PROBLEM DETAILS => Which lines of the records below contain the word "Burggraben"? Copy each of them out.

Extracted page text data =>
* * *
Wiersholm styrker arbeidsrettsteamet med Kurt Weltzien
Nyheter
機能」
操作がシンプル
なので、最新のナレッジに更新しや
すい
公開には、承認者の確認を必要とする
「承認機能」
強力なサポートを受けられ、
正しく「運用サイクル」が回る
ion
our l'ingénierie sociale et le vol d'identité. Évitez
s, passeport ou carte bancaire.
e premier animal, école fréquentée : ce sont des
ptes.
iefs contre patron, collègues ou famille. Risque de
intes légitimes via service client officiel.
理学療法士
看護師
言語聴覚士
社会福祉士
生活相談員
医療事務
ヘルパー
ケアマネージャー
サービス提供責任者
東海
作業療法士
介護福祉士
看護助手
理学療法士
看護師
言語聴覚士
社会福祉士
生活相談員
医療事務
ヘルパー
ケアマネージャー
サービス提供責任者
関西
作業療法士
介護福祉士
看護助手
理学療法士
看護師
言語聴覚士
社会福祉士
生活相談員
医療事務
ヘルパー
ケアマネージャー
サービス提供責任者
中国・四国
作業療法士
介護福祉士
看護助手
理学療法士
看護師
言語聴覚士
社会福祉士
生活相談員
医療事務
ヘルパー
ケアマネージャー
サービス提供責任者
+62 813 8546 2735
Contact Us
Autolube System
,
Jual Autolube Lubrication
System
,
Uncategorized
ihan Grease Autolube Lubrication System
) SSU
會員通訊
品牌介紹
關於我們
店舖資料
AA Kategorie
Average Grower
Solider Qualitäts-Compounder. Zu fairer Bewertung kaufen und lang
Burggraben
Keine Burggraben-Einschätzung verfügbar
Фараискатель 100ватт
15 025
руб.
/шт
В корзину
* * *
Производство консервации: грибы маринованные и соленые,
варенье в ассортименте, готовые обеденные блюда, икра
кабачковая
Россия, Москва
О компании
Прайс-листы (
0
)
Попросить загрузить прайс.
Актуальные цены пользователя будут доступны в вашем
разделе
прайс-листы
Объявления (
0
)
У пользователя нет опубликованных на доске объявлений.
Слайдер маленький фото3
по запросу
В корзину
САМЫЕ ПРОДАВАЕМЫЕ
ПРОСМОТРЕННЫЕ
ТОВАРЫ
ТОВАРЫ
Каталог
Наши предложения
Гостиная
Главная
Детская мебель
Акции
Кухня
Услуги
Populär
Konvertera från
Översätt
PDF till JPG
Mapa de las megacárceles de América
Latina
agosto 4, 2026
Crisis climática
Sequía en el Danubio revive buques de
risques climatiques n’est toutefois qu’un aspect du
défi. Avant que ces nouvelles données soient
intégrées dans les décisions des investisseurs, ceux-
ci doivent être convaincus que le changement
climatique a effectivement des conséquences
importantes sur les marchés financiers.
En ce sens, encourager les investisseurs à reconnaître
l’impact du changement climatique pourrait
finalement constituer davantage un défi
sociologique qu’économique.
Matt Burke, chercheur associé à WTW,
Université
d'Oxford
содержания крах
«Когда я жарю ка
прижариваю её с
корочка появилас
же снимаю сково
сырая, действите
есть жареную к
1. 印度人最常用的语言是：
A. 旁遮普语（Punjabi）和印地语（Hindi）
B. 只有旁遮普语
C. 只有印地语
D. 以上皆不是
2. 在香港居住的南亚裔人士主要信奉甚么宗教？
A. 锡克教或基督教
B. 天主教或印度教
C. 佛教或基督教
* * *
SOLUTION TO THE EXERCISE =>
Burggraben
Keine Burggraben-Einschätzung verfügbar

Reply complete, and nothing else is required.